_WHAT IS NEEDED_
If a line of the material contains "changes", copy it.

+--

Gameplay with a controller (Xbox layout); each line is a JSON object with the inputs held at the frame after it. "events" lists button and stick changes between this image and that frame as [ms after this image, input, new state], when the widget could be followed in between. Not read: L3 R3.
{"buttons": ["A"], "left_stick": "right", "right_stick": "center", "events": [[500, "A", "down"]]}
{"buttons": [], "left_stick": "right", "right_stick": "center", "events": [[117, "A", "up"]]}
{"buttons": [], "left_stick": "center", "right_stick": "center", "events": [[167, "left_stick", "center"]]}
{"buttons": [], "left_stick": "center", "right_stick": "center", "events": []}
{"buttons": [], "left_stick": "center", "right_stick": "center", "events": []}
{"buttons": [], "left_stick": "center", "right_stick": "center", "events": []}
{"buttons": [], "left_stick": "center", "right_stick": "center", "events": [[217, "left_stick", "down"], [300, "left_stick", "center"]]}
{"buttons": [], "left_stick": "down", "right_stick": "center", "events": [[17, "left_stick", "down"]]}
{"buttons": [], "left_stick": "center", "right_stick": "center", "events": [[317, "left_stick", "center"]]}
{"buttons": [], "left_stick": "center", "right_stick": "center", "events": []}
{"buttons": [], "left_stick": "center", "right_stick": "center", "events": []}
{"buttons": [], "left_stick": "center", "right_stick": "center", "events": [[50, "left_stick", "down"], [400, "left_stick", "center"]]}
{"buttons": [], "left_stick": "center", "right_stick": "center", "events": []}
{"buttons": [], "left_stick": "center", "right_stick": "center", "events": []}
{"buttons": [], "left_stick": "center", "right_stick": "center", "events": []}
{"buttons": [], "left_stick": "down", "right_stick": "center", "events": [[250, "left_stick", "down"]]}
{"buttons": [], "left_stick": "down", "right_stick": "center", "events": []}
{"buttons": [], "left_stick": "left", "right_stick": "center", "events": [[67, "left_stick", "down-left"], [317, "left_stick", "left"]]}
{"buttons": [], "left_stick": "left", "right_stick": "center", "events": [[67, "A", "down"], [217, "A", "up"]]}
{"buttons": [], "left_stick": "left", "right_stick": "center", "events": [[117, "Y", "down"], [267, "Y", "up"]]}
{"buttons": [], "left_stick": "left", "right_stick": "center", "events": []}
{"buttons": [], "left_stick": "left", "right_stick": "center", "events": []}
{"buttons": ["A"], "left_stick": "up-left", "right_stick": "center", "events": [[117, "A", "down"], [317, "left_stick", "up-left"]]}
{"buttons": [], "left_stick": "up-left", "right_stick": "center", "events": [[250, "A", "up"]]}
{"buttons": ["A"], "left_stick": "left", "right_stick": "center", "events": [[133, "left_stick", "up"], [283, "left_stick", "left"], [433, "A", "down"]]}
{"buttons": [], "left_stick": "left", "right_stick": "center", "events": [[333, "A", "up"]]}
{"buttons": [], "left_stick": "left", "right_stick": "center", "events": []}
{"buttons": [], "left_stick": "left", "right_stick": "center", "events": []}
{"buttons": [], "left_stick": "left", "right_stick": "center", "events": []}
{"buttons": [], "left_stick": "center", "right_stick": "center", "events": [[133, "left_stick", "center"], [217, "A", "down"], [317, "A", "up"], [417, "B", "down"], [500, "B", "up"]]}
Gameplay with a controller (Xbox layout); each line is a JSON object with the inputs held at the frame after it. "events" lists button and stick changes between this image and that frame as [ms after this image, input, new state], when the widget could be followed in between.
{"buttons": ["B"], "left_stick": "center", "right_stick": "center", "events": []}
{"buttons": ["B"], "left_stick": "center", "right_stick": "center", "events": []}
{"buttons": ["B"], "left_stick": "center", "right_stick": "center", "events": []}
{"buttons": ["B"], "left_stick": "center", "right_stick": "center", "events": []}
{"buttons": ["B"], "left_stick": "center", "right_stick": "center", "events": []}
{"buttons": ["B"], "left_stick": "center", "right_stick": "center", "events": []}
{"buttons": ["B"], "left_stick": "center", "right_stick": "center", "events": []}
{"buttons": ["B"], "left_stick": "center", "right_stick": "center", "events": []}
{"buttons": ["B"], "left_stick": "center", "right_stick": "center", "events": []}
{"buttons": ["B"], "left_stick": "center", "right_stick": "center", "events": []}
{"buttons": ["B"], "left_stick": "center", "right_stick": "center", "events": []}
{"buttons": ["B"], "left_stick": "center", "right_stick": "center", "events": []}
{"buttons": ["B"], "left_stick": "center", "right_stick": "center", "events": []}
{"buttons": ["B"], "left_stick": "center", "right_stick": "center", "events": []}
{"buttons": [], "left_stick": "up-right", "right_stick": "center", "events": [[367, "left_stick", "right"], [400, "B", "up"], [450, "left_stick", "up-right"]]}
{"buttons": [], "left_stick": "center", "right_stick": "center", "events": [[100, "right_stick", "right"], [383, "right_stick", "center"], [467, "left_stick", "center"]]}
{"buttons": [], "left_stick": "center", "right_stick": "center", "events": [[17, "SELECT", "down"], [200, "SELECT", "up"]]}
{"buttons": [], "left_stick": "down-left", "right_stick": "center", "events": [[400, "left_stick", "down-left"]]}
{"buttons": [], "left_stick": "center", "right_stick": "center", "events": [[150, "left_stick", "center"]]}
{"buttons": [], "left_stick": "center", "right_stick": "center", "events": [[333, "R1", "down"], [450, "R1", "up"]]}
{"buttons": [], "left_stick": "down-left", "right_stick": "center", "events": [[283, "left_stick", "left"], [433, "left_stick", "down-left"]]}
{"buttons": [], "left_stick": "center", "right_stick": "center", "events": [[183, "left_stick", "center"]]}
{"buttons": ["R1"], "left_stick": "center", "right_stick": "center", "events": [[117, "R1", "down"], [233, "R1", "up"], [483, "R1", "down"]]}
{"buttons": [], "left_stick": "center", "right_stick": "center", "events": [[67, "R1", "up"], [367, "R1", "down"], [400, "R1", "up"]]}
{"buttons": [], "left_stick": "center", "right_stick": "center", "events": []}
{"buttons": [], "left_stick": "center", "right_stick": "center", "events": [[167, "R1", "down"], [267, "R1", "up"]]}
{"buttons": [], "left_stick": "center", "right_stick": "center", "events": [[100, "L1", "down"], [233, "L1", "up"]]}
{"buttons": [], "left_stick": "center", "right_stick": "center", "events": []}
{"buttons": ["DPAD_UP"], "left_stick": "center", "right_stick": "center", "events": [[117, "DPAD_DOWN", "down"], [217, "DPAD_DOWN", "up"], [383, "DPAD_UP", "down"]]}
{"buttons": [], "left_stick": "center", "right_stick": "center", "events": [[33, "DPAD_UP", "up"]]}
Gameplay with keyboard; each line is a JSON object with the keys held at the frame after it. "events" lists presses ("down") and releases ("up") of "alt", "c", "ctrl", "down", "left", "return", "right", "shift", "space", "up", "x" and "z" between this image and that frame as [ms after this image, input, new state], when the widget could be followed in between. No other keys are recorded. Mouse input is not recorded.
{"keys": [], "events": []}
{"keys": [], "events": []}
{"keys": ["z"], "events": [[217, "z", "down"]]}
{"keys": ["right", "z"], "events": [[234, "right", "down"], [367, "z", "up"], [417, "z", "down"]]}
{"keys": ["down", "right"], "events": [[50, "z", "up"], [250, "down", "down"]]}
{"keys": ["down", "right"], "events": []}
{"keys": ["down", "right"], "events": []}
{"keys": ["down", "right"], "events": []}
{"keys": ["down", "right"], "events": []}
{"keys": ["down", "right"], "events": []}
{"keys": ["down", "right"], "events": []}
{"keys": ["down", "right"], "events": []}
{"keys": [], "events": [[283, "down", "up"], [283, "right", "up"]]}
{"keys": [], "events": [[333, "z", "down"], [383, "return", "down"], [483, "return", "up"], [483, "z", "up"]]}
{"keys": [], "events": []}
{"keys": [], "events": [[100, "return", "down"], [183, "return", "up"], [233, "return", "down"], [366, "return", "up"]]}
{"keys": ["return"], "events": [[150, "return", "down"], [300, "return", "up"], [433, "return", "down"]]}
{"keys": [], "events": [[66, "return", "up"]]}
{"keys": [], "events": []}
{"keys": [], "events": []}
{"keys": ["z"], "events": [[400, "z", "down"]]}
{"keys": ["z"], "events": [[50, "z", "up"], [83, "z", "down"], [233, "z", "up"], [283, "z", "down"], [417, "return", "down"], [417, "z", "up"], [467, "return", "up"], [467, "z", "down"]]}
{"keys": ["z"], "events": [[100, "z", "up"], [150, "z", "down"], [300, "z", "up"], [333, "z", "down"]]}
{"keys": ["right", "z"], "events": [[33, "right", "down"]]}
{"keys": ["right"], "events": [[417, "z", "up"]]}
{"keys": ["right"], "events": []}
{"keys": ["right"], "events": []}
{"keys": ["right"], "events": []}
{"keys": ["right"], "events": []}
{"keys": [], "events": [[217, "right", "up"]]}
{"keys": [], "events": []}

+--

_TASK RESULT_
Gameplay with a controller (Xbox layout); each line is a JSON object with the inputs held at the frame after it. "events" lists button and stick changes between this image and that frame as [ms after this image, input, new state], when the widget could be followed in between. Not read: L3 R3.
Gameplay with a controller (Xbox layout); each line is a JSON object with the inputs held at the frame after it. "events" lists button and stick changes between this image and that frame as [ms after this image, input, new state], when the widget could be followed in between.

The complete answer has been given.